Flapping majestically in the breeze, passengers were stunned to notice a nine-foot Amethystine python attatched to the wing of a Qantas airline as it took off from Cairns, or, to put it another way, a "motherf*****g snake," on a "motherf*****g plane."
But it wasn't a cult Samuel L Jackson movie about an unlikely terrorist plot to bring down a plane with pheromone-enraged pythons, it was an unfortunate, non-poisonous specimen, which appeared around an hour into the Qantas flight between Cairns in northern Queensland and the Papua New Guinean capital of Port Moresby.
The Herald Sun reported that a woman notified cabin crews there seemed to be a snake on the wing, fighting for its life.
The snake was captured on video by passengers
While it had initially been safely tucked away, a gust of wind soon extended the cold-blooded creature, fully exposing it to the 10-degree temperatures outside.
"There was no panic," passenger Robert Weber told the Sun Herald. "At no time did anyone stop to consider that there might be others on board.''
An expert later identified the snake to the BBC as a 10-foot long scrub python, Australia's longest species of snake.

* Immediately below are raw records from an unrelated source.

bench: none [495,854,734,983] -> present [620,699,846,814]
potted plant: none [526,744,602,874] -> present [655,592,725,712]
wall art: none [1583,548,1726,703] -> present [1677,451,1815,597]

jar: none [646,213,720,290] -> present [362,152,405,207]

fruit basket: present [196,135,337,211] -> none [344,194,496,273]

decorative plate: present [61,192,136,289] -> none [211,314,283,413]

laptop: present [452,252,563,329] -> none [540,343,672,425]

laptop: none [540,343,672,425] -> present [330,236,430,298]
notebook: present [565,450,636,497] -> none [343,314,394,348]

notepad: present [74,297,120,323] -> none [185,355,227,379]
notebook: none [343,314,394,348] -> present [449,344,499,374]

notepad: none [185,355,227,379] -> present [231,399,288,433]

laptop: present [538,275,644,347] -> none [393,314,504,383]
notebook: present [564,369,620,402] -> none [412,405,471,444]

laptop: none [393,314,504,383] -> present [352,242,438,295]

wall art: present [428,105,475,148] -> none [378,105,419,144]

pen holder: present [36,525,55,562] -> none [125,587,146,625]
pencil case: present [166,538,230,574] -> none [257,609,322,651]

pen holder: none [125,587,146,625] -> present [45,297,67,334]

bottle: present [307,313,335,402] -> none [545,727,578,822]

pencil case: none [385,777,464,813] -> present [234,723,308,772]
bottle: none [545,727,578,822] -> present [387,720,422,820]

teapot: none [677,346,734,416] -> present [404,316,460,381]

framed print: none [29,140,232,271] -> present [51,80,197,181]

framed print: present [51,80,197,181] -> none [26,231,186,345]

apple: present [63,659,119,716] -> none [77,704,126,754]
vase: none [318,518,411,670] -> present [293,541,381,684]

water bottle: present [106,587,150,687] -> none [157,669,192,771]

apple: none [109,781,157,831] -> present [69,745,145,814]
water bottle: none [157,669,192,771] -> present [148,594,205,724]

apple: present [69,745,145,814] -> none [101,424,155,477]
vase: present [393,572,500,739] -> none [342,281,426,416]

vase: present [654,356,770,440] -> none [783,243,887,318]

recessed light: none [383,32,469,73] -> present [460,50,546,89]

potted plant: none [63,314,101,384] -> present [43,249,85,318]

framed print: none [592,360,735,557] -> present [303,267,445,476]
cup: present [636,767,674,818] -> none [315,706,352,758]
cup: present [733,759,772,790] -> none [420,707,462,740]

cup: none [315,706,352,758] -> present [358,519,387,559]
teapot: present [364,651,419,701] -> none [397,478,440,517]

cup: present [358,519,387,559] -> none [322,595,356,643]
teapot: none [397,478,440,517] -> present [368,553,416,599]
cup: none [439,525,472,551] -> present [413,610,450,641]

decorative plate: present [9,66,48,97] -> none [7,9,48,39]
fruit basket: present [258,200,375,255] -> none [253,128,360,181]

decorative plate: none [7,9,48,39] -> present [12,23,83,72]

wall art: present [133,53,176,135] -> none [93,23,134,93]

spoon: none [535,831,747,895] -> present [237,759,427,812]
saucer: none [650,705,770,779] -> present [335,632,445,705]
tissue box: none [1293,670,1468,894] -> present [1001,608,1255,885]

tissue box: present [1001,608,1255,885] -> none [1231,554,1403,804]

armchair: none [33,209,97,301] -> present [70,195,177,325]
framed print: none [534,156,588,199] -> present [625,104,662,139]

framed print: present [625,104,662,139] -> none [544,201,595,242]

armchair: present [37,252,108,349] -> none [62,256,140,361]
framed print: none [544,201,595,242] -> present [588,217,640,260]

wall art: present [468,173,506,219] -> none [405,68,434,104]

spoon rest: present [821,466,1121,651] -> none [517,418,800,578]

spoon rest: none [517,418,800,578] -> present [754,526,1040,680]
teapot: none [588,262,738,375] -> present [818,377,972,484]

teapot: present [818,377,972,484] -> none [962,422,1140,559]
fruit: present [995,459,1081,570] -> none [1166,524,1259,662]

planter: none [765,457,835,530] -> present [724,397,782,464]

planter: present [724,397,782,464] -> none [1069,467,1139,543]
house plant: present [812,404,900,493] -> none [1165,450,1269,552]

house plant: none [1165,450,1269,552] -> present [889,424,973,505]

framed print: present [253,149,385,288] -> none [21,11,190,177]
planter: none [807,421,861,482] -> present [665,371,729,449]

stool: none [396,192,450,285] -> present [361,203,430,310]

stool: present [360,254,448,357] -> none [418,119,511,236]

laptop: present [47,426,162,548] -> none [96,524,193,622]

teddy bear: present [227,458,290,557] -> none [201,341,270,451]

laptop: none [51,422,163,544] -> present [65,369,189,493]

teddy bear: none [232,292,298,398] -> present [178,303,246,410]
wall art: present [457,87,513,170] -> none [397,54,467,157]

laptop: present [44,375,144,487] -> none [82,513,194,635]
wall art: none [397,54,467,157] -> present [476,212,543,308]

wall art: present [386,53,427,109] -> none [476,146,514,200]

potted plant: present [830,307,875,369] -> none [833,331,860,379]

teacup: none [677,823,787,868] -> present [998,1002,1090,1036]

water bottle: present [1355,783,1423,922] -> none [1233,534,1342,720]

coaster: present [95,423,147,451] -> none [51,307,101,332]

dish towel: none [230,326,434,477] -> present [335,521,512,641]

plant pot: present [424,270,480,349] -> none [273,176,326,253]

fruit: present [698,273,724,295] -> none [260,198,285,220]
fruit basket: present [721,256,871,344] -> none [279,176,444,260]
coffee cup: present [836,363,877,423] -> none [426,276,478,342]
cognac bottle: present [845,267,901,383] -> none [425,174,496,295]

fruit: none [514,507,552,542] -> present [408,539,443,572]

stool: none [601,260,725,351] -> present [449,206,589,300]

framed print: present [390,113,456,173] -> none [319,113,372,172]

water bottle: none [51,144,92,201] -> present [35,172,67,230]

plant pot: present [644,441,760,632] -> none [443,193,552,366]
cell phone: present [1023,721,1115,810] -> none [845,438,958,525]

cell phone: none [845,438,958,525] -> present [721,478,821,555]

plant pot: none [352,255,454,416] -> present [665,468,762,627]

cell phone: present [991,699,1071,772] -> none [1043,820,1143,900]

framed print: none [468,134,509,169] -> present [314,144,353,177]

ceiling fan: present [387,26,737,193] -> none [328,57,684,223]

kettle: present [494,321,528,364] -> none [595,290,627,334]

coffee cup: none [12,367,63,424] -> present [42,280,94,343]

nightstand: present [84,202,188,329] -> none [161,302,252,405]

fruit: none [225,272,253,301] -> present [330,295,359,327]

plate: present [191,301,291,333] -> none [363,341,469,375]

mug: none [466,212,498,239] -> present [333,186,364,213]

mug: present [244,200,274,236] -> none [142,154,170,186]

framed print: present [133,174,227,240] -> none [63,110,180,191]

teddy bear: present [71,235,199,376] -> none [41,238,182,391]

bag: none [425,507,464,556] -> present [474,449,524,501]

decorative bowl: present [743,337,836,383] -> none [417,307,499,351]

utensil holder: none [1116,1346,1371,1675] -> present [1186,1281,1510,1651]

"It appears as though the snake has initially crawled up inside the landing bay, maybe housed himself in there, and then crawled into the trailing ledge flap assembly," Paul Cousins, the president of the Australian Licensed Aircraft Engineers Association, told the BBC.
Herpetologist David Williams at the University of Melbourne's School of Medicine's Venom Research Unit told the Herald Sun: "These occur in the Mt Whitfield area directly opposite Cairns airport and probably also in the mangroves that surround the airport."
The snake did not survive, leaving a bloody splatter on the aircraft. No need to call in Samuel L.